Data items
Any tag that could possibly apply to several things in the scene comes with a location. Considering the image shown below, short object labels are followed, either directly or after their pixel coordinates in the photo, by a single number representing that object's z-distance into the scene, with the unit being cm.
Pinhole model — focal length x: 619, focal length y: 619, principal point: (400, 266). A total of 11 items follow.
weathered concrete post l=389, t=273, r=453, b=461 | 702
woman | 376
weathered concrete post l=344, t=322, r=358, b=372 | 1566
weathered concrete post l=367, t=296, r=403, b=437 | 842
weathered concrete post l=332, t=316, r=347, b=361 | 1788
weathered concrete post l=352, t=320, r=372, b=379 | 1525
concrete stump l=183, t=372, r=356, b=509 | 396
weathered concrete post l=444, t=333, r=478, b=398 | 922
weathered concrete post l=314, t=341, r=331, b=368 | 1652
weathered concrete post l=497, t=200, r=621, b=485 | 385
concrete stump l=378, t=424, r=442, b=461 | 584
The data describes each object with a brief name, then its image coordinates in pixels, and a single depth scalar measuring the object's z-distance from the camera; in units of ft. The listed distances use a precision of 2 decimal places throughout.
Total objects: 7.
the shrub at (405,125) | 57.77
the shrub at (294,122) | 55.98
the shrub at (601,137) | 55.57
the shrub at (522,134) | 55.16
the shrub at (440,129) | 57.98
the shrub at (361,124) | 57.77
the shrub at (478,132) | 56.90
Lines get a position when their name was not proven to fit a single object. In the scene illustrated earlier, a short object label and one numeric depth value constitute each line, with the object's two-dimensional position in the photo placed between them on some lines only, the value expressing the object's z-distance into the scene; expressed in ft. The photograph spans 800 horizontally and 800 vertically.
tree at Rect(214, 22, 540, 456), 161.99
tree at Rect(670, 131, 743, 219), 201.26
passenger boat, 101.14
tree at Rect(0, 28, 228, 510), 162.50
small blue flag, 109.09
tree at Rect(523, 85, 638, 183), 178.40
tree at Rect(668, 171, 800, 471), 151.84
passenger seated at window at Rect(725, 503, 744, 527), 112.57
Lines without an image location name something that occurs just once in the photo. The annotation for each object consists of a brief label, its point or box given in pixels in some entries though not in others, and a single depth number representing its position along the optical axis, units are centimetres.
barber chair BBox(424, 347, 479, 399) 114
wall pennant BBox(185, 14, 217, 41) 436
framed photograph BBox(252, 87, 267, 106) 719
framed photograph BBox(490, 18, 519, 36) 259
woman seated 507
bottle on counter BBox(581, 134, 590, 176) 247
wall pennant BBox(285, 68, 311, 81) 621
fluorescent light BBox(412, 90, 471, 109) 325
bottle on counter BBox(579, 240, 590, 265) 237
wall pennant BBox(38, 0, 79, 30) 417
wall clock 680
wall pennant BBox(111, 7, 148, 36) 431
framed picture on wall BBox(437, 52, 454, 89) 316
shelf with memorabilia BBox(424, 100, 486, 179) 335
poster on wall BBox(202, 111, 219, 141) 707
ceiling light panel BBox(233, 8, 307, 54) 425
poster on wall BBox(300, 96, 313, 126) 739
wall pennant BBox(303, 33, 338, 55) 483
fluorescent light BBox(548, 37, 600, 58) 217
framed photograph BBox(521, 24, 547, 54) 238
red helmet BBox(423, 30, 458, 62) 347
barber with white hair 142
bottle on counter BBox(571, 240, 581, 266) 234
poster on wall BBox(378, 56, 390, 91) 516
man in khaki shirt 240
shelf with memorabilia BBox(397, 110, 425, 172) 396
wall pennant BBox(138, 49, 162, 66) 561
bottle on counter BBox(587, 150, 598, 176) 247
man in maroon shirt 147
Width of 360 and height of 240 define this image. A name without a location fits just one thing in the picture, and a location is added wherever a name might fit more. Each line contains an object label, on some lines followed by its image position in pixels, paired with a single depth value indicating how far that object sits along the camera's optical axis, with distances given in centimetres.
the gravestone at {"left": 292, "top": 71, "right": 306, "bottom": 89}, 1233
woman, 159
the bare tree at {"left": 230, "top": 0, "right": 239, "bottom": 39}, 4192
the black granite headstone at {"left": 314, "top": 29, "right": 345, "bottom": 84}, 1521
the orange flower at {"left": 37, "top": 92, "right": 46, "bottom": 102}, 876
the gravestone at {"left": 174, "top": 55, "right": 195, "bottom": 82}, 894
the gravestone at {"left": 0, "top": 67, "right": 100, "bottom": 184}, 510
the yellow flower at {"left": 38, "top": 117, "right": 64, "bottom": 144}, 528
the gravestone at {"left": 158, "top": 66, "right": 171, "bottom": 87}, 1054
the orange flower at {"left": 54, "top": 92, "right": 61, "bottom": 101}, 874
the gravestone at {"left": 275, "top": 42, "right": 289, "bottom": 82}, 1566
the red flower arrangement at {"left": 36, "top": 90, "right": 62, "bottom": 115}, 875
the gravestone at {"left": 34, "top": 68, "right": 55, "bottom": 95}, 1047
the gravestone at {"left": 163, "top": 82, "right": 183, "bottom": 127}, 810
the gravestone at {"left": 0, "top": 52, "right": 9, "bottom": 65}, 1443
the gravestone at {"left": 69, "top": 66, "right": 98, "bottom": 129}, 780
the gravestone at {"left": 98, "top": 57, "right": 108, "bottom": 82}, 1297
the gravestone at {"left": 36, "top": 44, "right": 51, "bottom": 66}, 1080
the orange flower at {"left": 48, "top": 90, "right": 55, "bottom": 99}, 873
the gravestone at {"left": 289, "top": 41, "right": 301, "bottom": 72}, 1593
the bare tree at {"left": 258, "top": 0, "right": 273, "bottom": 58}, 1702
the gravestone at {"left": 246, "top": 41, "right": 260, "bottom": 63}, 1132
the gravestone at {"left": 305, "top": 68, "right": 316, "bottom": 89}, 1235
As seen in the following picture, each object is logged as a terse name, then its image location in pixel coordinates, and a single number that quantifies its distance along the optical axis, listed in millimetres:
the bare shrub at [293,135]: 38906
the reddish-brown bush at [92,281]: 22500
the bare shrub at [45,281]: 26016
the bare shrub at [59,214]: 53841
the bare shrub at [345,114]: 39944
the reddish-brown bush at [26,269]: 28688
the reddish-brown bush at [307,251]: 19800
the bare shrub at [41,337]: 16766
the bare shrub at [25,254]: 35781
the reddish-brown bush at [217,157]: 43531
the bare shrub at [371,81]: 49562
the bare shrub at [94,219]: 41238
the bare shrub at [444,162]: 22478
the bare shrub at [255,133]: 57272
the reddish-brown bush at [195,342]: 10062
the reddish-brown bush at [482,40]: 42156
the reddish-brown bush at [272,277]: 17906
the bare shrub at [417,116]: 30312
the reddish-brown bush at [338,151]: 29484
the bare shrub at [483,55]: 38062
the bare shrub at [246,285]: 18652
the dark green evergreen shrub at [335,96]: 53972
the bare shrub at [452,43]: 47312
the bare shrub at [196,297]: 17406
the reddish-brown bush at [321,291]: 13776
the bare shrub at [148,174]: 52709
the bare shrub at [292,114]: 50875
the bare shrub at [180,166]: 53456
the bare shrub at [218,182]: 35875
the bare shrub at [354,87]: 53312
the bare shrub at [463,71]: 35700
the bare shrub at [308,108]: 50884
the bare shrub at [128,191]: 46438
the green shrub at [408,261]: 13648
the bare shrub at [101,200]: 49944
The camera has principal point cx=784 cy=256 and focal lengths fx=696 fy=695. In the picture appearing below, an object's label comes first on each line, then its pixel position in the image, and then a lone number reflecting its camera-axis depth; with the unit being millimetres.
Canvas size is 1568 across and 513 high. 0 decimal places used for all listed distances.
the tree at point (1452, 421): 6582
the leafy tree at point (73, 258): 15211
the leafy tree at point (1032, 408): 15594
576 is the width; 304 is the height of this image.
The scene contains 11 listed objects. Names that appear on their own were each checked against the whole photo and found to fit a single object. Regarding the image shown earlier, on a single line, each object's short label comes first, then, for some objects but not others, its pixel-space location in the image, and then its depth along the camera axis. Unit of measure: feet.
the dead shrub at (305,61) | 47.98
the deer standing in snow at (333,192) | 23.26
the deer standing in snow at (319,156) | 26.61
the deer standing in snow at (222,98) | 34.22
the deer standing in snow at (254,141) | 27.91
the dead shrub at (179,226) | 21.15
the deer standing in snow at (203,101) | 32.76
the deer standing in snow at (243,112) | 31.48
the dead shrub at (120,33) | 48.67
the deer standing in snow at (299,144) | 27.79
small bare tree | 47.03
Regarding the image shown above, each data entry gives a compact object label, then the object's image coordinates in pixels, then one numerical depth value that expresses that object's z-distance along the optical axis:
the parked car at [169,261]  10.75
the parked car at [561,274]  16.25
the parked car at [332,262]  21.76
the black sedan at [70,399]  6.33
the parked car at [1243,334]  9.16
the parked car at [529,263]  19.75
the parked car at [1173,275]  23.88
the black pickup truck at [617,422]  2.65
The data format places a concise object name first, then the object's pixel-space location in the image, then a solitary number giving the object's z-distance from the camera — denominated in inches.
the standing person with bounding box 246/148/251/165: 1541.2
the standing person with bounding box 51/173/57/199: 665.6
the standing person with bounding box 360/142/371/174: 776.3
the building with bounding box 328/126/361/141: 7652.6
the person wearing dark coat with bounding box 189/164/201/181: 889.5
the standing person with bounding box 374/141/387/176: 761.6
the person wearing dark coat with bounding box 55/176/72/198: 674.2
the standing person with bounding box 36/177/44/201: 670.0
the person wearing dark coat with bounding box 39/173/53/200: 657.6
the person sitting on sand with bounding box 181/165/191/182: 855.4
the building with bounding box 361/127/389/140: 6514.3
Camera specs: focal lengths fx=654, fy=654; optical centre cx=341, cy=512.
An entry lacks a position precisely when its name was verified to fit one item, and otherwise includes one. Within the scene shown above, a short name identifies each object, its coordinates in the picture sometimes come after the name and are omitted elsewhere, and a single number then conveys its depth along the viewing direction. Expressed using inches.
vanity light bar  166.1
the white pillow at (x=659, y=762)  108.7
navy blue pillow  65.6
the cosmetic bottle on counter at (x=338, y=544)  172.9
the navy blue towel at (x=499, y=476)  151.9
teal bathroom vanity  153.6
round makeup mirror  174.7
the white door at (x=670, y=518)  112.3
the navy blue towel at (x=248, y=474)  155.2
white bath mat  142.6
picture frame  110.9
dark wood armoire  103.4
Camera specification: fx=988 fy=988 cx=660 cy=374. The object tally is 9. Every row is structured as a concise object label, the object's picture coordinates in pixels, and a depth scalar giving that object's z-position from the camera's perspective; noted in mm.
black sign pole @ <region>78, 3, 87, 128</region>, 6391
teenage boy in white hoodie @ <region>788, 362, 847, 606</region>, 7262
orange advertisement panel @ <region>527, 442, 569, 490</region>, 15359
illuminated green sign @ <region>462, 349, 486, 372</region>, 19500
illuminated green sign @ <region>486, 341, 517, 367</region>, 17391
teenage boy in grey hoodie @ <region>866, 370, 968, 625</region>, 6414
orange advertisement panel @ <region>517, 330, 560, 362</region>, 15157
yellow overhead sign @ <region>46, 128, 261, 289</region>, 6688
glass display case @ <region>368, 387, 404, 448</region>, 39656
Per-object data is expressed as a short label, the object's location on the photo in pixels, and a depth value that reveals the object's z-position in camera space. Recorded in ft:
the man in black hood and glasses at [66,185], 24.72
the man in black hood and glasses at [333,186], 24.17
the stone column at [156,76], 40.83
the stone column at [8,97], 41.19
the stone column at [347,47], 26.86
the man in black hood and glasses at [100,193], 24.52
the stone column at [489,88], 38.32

> [Activity]
From the line containing "teenage boy in white" to the final line of the entries, print every line exactly and nothing else.

> [Response for this exercise]
teenage boy in white hoodie @ <region>788, 362, 847, 606</region>, 7262
orange advertisement panel @ <region>527, 442, 569, 490</region>, 15359
illuminated green sign @ <region>462, 349, 486, 372</region>, 19500
illuminated green sign @ <region>486, 341, 517, 367</region>, 17391
teenage boy in grey hoodie @ <region>866, 370, 968, 625</region>, 6414
orange advertisement panel @ <region>517, 330, 560, 362</region>, 15157
yellow overhead sign @ <region>46, 128, 261, 289</region>, 6688
glass display case @ <region>368, 387, 404, 448</region>, 39656
Per-object data is expressed as a short label, the object's location on the photo in pixels, and a depth value that reveals the object's z-position in camera space. Recorded in ft:
the man in black hood and glasses at [66,185], 24.72
the man in black hood and glasses at [333,186], 24.17
the stone column at [156,76], 40.83
the stone column at [8,97], 41.19
the stone column at [347,47], 26.86
the man in black hood and glasses at [100,193], 24.52
the stone column at [489,88], 38.32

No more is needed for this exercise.